The Ministry of Finance will allocate TBH250bn to assist and rehabilitate entrepreneurs and industrial estate developers. Out of this amount, TBH20bn in credit will be extended to small and medium-sized enterprise (SME) operators through the SME Development Bank of Thailand.

The remaining TBH230bn will be extended to entrepreneurs and industrial estate developers through commercial banks and government-owned financial institutions.

In addition, TBH4.5bn in credit will be offered to the Industrial Estate Authority of Thailand for use in rehabilitating damaged industrial estates.

Businesses will also be allowed to extend the period to pay water supply and electricity bills, while exemptions will be given for import duties on machinery and equipment to replace damaged ones.

Crucially for the auto industry and as a result of so many car factories being hit by floods, the Ministry of Finance will also consider reducing import duties on automobiles and auto parts.

These are concrete and welcome measures from a government facing unprecedented challenges, but Thailand’s position as a pre-eminent base for auto suppliers means the administration had to act fast.
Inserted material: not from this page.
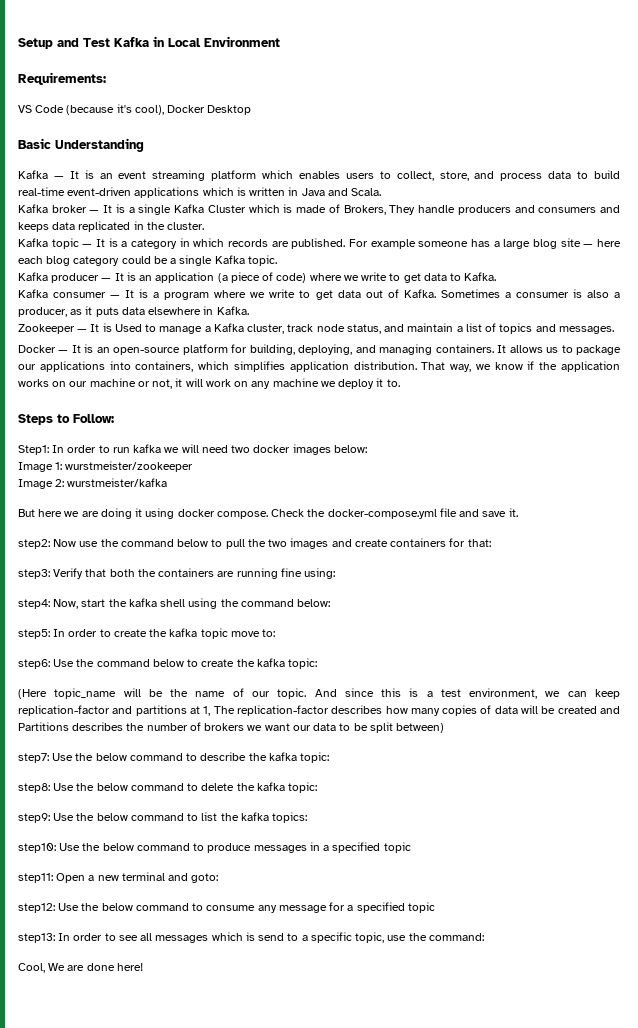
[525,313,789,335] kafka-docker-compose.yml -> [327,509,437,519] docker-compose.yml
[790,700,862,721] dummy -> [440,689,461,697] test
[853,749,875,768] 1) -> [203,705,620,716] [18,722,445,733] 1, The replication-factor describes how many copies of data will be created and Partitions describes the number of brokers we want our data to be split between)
But for most suppliers, it is down to a belt and braces approach as Lam outlined to just-auto. Using almost anything they can lay their hands on, plastic bags, sandbags and foam, while building extra concrete walls and using water pumps, the supplier is doing its utmost to ensure work can start again, at some point. 

Government is doing its bit but staff coming in to work this weekend to assess what else can be done are the backbone of resilience and fortitude – just as their counterparts in Japan showed so stoically early this year.